**Work to be completed:** Give the listing below again exactly, but without any of its pictures.

==============================

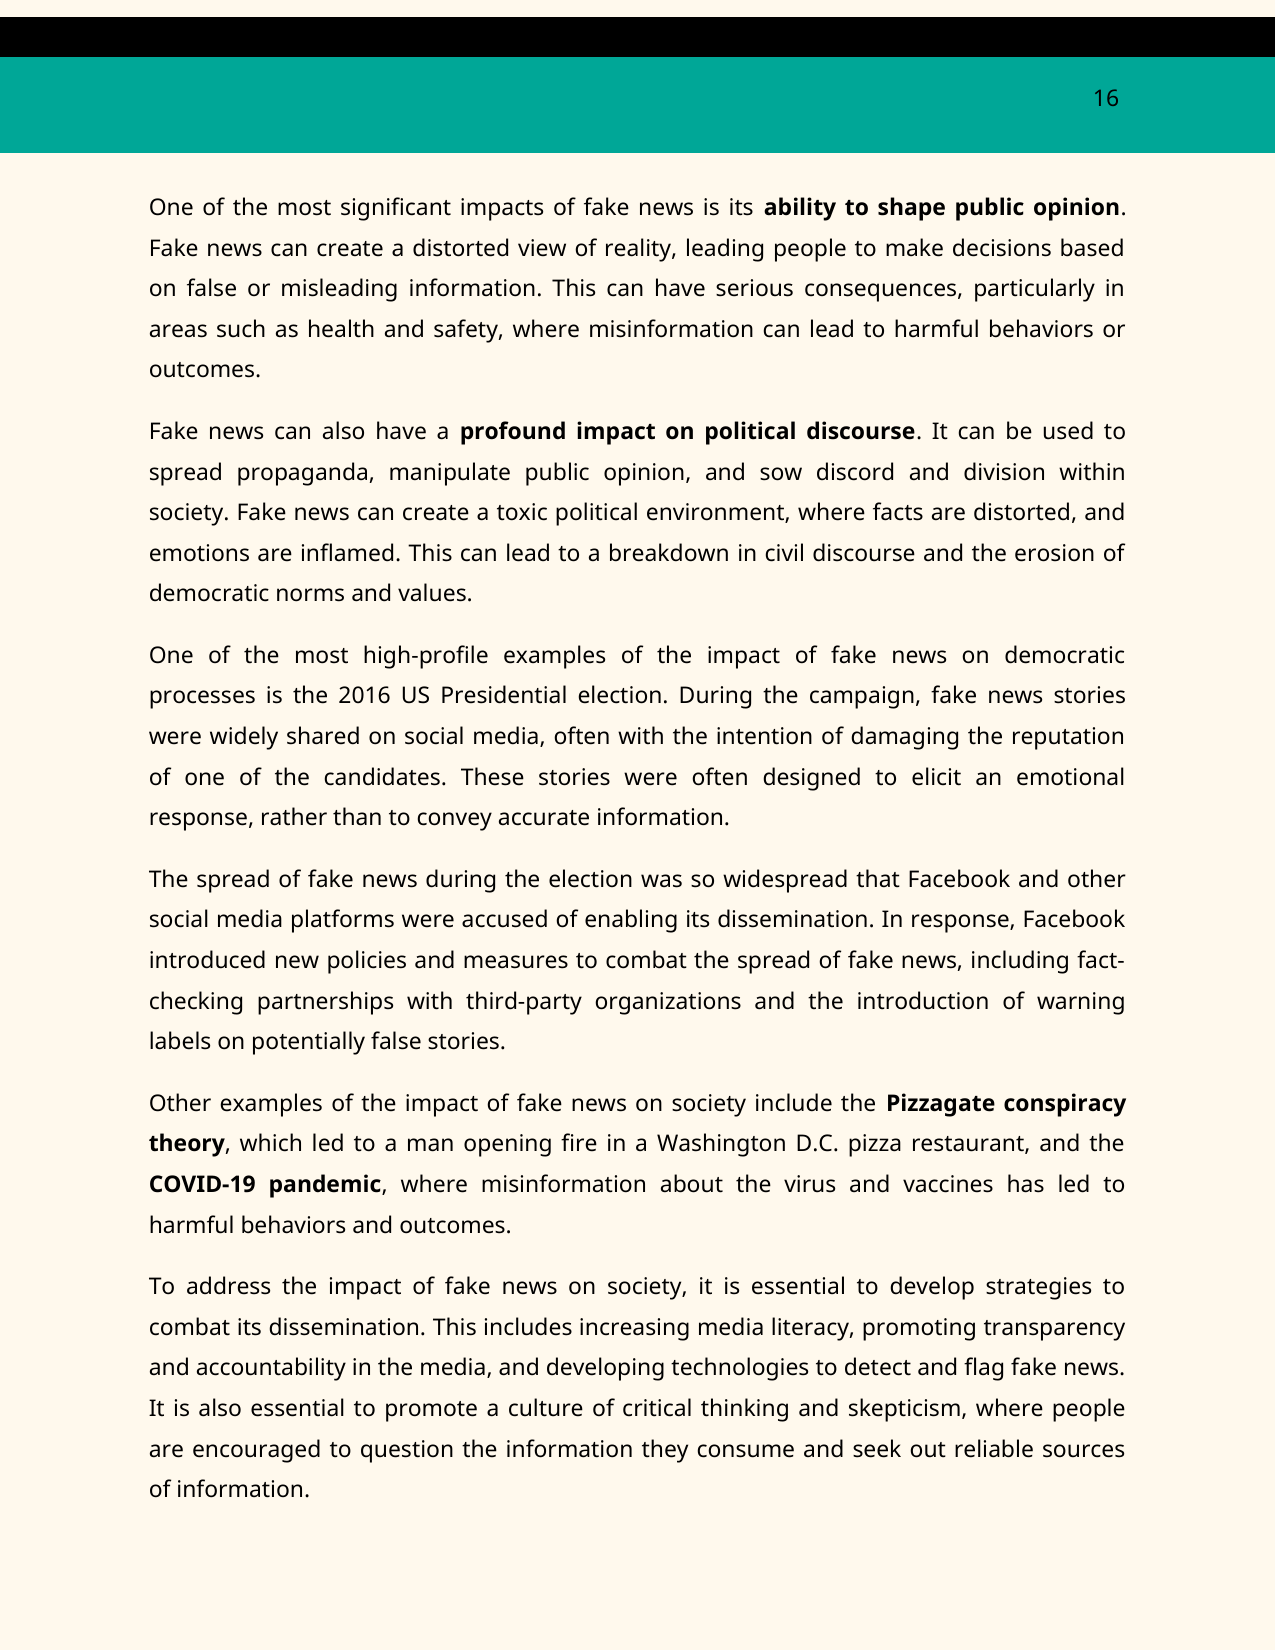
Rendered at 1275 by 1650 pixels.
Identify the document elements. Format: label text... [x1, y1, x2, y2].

text One of the most significant impacts of fake news is its ability to shape public opinion. Fake news can create a distorted view of reality, leading people to make decisions based on false or misleading information. This can have serious consequences, particularly in areas such as health and safety, where misinformation can lead to harmful behaviors or outcomes. [148, 191, 1127, 384]
text Fake news can also have a profound impact on political discourse. It can be used to spread propaganda, manipulate public opinion, and sow discord and division within society. Fake news can create a toxic political environment, where facts are distorted, and emotions are inflamed. This can lead to a breakdown in civil discourse and the erosion of democratic norms and values. [148, 415, 1127, 608]
text To address the impact of fake news on society, it is essential to develop strategies to combat its dissemination. This includes increasing media literacy, promoting transparency and accountability in the media, and developing technologies to detect and flag fake news. It is also essential to promote a culture of critical thinking and skepticism, where people are encouraged to question the information they consume and seek out reliable sources of information. [148, 1270, 1127, 1504]
text One of the most high-profile examples of the impact of fake news on democratic processes is the 2016 US Presidential election. During the campaign, fake news stories were widely shared on social media, often with the intention of damaging the reputation of one of the candidates. These stories were often designed to elicit an emotional response, rather than to convey accurate information. [148, 639, 1127, 832]
text The spread of fake news during the election was so widespread that Facebook and other social media platforms were accused of enabling its dissemination. In response, Facebook introduced new policies and measures to combat the spread of fake news, including fact-checking partnerships with third-party organizations and the introduction of warning labels on potentially false stories. [148, 863, 1127, 1056]
text Other examples of the impact of fake news on society include the Pizzagate conspiracy theory, which led to a man opening fire in a Washington D.C. pizza restaurant, and the COVID-19 pandemic, where misinformation about the virus and vaccines has led to harmful behaviors and outcomes. [148, 1087, 1127, 1240]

==============================

**Result of the task:**
Rendered at 1275 by 1650 pixels.
Identify the document elements. Format: label text... [x1, y1, x2, y2].

text One of the most significant impacts of fake news is its ability to shape public opinion. Fake news can create a distorted view of reality, leading people to make decisions based on false or misleading information. This can have serious consequences, particularly in areas such as health and safety, where misinformation can lead to harmful behaviors or outcomes. [148, 191, 1127, 384]
text Fake news can also have a profound impact on political discourse. It can be used to spread propaganda, manipulate public opinion, and sow discord and division within society. Fake news can create a toxic political environment, where facts are distorted, and emotions are inflamed. This can lead to a breakdown in civil discourse and the erosion of democratic norms and values. [148, 415, 1127, 608]
text To address the impact of fake news on society, it is essential to develop strategies to combat its dissemination. This includes increasing media literacy, promoting transparency and accountability in the media, and developing technologies to detect and flag fake news. It is also essential to promote a culture of critical thinking and skepticism, where people are encouraged to question the information they consume and seek out reliable sources of information. [148, 1270, 1127, 1504]
text One of the most high-profile examples of the impact of fake news on democratic processes is the 2016 US Presidential election. During the campaign, fake news stories were widely shared on social media, often with the intention of damaging the reputation of one of the candidates. These stories were often designed to elicit an emotional response, rather than to convey accurate information. [148, 639, 1127, 832]
text The spread of fake news during the election was so widespread that Facebook and other social media platforms were accused of enabling its dissemination. In response, Facebook introduced new policies and measures to combat the spread of fake news, including fact-checking partnerships with third-party organizations and the introduction of warning labels on potentially false stories. [148, 863, 1127, 1056]
text Other examples of the impact of fake news on society include the Pizzagate conspiracy theory, which led to a man opening fire in a Washington D.C. pizza restaurant, and the COVID-19 pandemic, where misinformation about the virus and vaccines has led to harmful behaviors and outcomes. [148, 1087, 1127, 1240]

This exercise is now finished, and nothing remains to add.